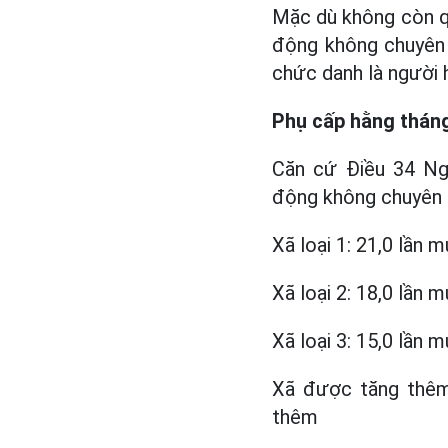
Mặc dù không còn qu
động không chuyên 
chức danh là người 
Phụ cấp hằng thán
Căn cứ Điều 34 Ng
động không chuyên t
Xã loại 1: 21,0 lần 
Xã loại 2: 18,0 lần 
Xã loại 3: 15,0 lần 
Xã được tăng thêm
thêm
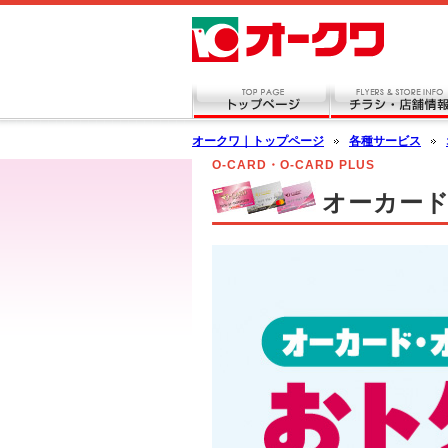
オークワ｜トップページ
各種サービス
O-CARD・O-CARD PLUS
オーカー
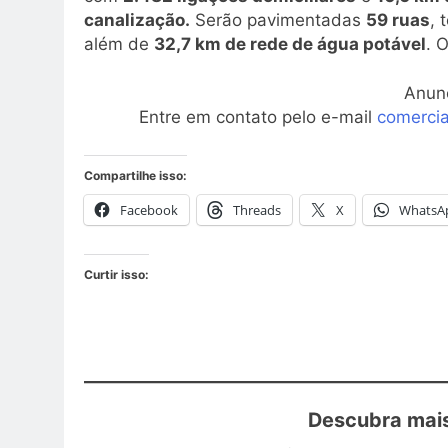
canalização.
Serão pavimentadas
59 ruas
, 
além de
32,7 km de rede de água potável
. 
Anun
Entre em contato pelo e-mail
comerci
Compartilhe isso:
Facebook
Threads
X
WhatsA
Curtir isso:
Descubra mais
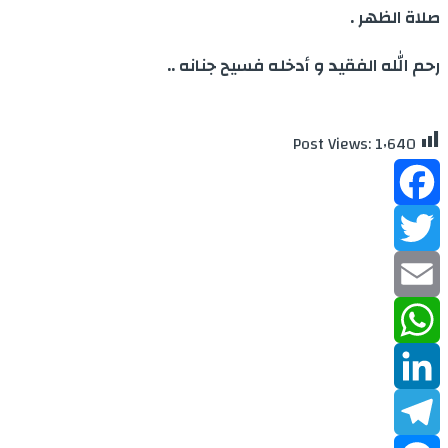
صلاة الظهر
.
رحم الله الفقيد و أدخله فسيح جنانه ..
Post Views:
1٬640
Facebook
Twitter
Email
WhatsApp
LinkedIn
━━━━━━━━━━
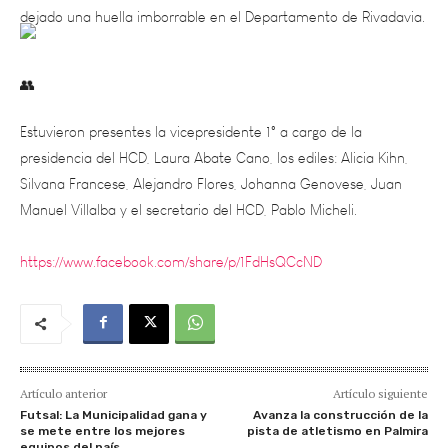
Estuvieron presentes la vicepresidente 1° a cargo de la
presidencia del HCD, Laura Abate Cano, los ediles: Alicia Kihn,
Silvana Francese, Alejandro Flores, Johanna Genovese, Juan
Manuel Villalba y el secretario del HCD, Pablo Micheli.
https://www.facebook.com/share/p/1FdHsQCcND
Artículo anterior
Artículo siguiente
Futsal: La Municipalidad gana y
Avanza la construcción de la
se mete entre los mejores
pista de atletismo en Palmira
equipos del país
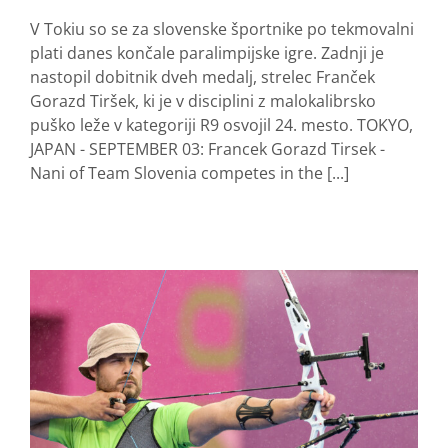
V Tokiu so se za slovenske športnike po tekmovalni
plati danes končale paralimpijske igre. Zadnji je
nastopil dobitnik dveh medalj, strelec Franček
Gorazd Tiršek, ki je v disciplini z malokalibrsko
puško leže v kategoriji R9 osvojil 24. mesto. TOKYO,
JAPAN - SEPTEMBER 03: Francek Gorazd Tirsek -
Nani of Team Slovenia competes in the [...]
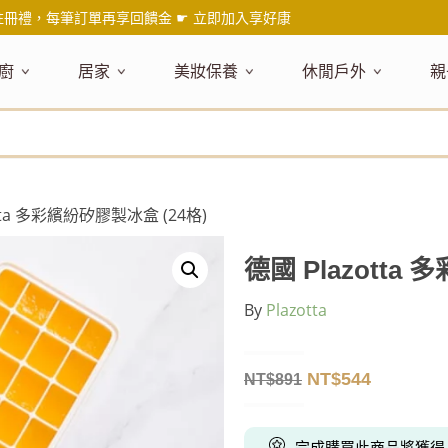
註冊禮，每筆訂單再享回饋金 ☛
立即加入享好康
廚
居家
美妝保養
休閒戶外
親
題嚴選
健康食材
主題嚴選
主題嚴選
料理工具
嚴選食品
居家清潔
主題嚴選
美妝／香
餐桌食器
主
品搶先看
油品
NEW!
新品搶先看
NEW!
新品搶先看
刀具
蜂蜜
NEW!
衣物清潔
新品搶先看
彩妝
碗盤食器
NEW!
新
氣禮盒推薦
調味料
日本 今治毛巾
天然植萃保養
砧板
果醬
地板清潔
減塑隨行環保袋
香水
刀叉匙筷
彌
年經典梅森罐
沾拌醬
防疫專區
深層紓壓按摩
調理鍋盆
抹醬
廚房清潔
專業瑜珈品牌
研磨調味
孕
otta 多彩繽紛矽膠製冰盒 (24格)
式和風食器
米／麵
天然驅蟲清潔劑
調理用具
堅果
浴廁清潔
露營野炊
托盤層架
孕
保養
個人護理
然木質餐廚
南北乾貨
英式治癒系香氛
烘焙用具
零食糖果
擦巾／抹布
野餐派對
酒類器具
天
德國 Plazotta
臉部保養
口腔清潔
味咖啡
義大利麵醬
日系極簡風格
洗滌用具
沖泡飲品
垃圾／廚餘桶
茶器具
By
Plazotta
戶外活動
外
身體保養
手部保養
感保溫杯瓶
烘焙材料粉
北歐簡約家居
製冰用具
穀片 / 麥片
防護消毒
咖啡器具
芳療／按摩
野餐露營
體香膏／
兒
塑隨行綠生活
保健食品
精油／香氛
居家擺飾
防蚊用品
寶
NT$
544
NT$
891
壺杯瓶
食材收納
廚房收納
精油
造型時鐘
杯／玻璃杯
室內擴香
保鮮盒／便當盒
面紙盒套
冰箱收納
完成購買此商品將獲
━━━━━━━━━━
== Required action ==
Copy out everything from the line containing "Mặc dù không còn qu" down to the line containing "Descubra mais", both of those lines included. Leave the pictures out of your copy.

== Task solution ==
Mặc dù không còn qu
động không chuyên 
chức danh là người 
Phụ cấp hằng thán
Căn cứ Điều 34 Ng
động không chuyên t
Xã loại 1: 21,0 lần 
Xã loại 2: 18,0 lần 
Xã loại 3: 15,0 lần 
Xã được tăng thêm
thêm
オークワ｜トップページ
各種サービス
O-CARD・O-CARD PLUS
オーカー
canalização.
Serão pavimentadas
59 ruas
, 
além de
32,7 km de rede de água potável
. 
Anun
Entre em contato pelo e-mail
comerci
Compartilhe isso:
Facebook
Threads
X
WhatsA
Curtir isso:
Descubra mais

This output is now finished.